[Data excerpt]

* * * *

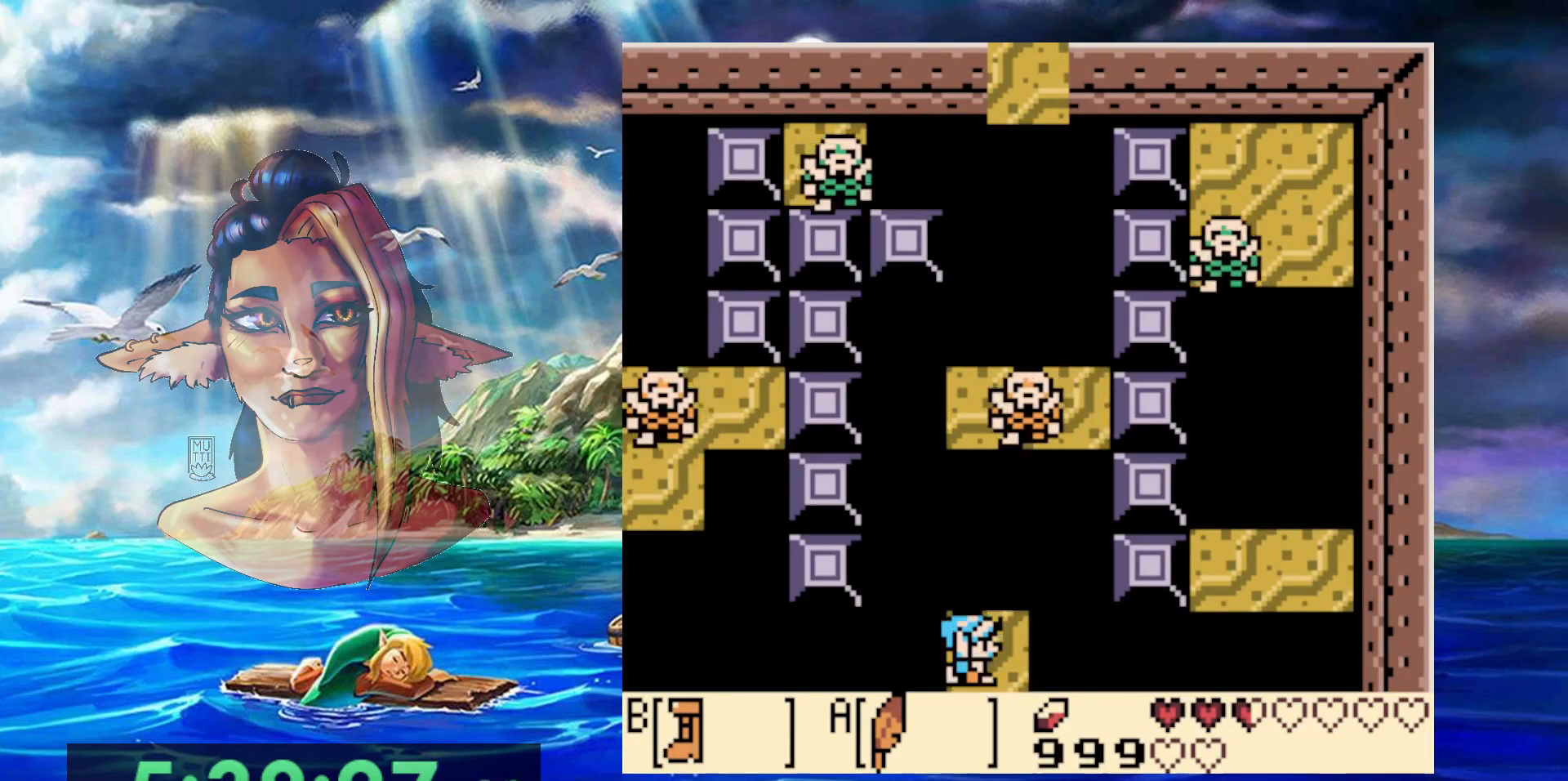
{"buttons": ["A", "B", "DPAD_UP"], "events": [[250, "A", "down"], [500, "DPAD_UP", "down"]]}
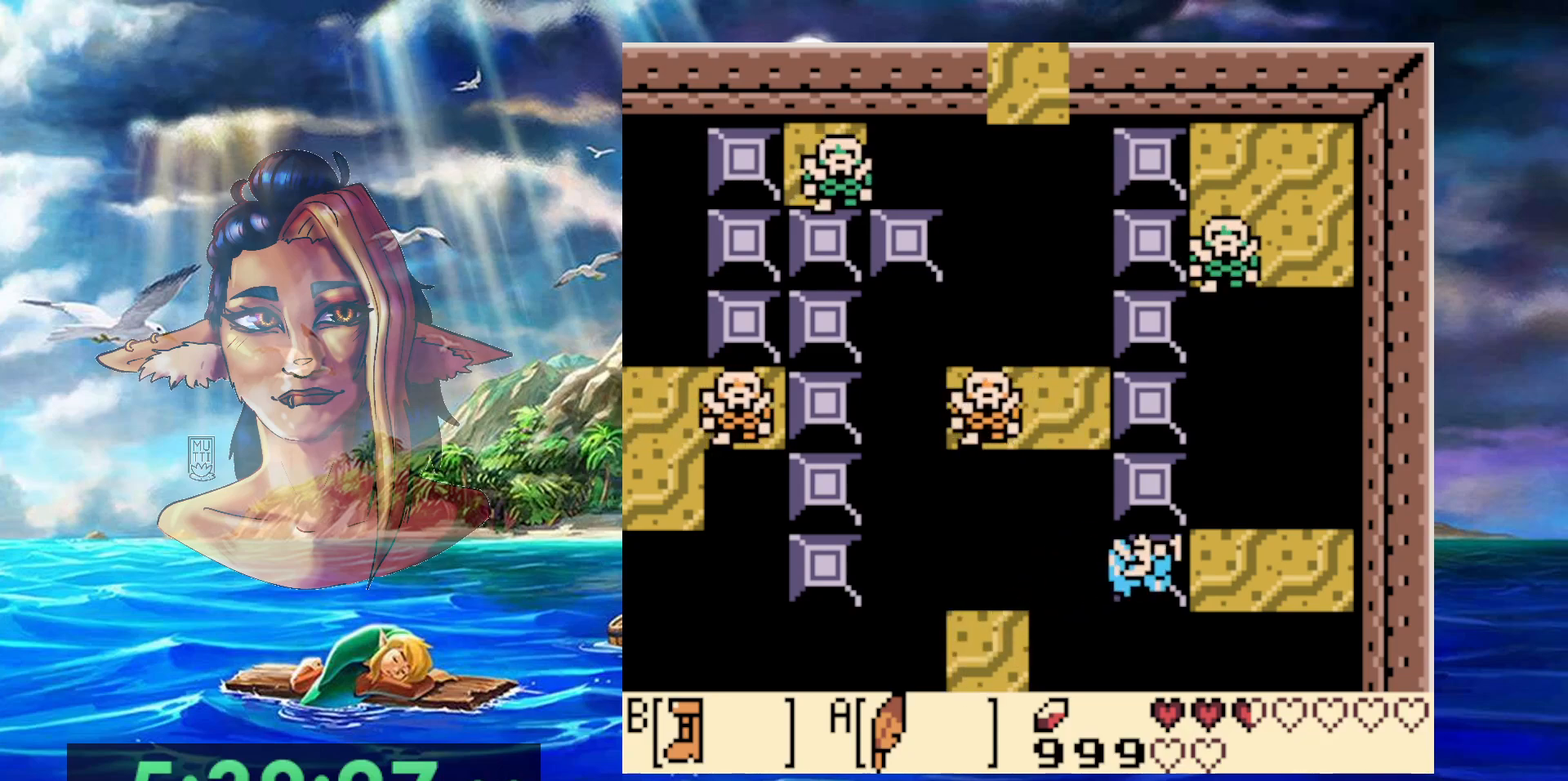
{"buttons": ["DPAD_UP", "DPAD_LEFT"], "events": [[283, "A", "up"], [350, "DPAD_LEFT", "down"], [433, "B", "up"]]}
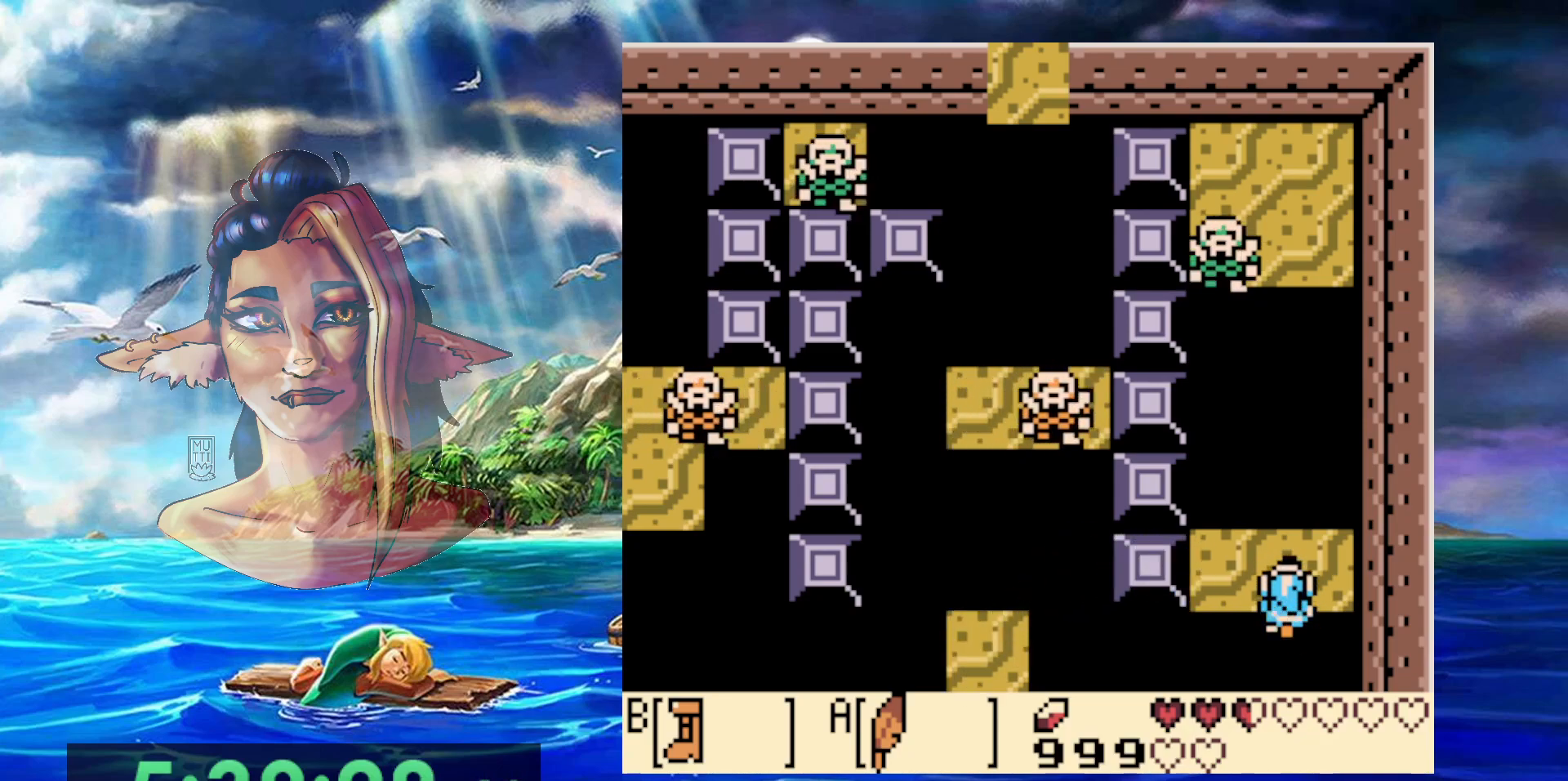
{"buttons": [], "events": [[83, "DPAD_LEFT", "up"], [283, "DPAD_UP", "up"]]}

* * * *

[Assignment]
For this exercise, write out the listing verbatim and leave every image out.

[Task output]
{"buttons": ["A", "B", "DPAD_UP"], "events": [[250, "A", "down"], [500, "DPAD_UP", "down"]]}
{"buttons": ["DPAD_UP", "DPAD_LEFT"], "events": [[283, "A", "up"], [350, "DPAD_LEFT", "down"], [433, "B", "up"]]}
{"buttons": [], "events": [[83, "DPAD_LEFT", "up"], [283, "DPAD_UP", "up"]]}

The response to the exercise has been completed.